Después de casi cinco años en Roma, hay cosas que se ven con otros ojos: el tráfico intenso, los leves desperfectos en las calles, la distraída limpieza ambiental o la entrañable intimidad del transporte público, por poner algunos ejemplos.
Sin embargo, hay otras que no cambian. Seguimos cayendo en los primeros compases del torneo de fútbol, la Clericus Cup, y seguimos arrasando en el de fútbol-sala, la Amicizia. Este año hemos vuelto a ser medalla de oro, primer puesto en una competición que se nos da de maravilla, quizás porque en ella no resultan tan decisivos la edad y los quilos como el juego de balón y la técnica.
Este curso he podido solo ser espectador del singular periplo del equipo del Colegio Español por este campeonato, porque el físico no ha dado para más. El torneo no ha sido especialmente brillante por nuestra parte, excepto, eso sí, en los momentos decisivos, donde hemos alcanzado un nivel similar al del Barça o el Madrid, tirando por largo, como se dice en mi tierra: al fin y al cabo, nosotros ya tenemos aquí la copa, y ellos todavía la tienen que ganar.
La semifinal fue una de esas jornadas para enmarcar: jugábamos contra el Colegio Ucraniano, que nos había ganado, y casi sacado los colores, en cada enfrentamiento. Pero ahí estaba Juan Azcárate, el chaval del Carrete, mostrando algo que había tenido muy escondido hasta ese día: es un porterazo. 6-3, y los ucranianos eliminados y más mosqueados que un vegano en la Fiesta de la Matanza en Ardales.

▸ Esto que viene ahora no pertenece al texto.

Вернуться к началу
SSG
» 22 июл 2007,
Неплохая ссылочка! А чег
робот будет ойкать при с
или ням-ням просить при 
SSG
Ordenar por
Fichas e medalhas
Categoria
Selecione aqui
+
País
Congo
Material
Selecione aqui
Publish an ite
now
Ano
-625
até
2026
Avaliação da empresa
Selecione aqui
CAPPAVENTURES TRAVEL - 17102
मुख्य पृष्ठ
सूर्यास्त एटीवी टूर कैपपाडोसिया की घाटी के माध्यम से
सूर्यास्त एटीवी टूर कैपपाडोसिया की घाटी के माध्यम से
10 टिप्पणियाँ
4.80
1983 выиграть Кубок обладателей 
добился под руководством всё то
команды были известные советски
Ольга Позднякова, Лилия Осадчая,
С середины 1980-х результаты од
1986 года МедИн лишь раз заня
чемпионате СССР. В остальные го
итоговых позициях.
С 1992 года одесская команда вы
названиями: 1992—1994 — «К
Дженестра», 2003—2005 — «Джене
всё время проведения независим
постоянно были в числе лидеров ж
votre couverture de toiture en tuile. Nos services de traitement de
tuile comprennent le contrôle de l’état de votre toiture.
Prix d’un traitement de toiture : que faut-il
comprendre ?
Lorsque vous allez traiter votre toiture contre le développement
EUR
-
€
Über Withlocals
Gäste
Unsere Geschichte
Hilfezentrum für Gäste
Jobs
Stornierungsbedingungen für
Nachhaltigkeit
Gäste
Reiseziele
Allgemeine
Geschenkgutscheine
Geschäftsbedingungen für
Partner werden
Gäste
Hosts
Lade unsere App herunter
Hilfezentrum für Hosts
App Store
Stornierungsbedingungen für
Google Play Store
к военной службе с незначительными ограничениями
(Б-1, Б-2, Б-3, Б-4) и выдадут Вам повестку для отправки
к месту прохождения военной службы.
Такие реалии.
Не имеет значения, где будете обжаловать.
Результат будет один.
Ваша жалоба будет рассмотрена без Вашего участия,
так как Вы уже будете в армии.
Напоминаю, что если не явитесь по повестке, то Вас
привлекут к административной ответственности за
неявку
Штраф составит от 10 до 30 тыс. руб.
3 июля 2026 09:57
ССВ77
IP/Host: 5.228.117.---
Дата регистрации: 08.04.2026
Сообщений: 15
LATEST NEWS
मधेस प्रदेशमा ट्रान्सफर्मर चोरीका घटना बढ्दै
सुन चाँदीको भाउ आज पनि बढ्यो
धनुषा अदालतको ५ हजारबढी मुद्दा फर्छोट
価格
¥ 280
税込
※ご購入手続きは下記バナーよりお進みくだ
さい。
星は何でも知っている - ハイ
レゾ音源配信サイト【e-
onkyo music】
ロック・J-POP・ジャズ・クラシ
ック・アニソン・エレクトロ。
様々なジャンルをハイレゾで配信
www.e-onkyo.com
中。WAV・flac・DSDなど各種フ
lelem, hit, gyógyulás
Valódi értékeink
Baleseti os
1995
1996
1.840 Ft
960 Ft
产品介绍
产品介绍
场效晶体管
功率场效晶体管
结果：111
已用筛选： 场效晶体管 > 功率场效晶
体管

El último partido, es decir, la final, contra el Colegio Croata, ha sido intenso y duro, sobre todo durante la primera parte, en la que nadie ha marcado gol, pero en la que algunos de los nuestros han salido marcados a fuego y pisotón por las huestes adversas.
Comenzó el segundo tiempo, las ideas y el tiqui-taca aparecieron, y llegó la lluvia: Lucas Smiriglia, nuestro Messi particular, también argentino, marcó, junto a Jesús Hurtado y Miguel Ángel Martín, la dupla malagueña, Iván Cote el jerezano jugón, Daniel Juan Tortosa, el valenciano mayor del reino, y Pablo Caballero, murciano de controles mágicos. Seis golazos, alguno particularmente sorprendente incluso para el guardameta contrario, que nos han aupado a lo más alto de esta competición en la que somos ya, por derecho propio, la Bestia Roja. Cada uno de los que han entrado al campo a jugar ha aportado su toque al equipo, y los que, desde fuera, animábamos, procurábamos ser el sexto hombre en todo momento.
Al final, lo que nos queda es, sin duda, el deporte y el tiempo compartidos, el partido a partido y el codo con codo, y, cómo no, una copa y una medalla que nos recuerdan que, además de estudiar todo lo posible, Roma nos hizo un buen equipo. Este año, el mejor.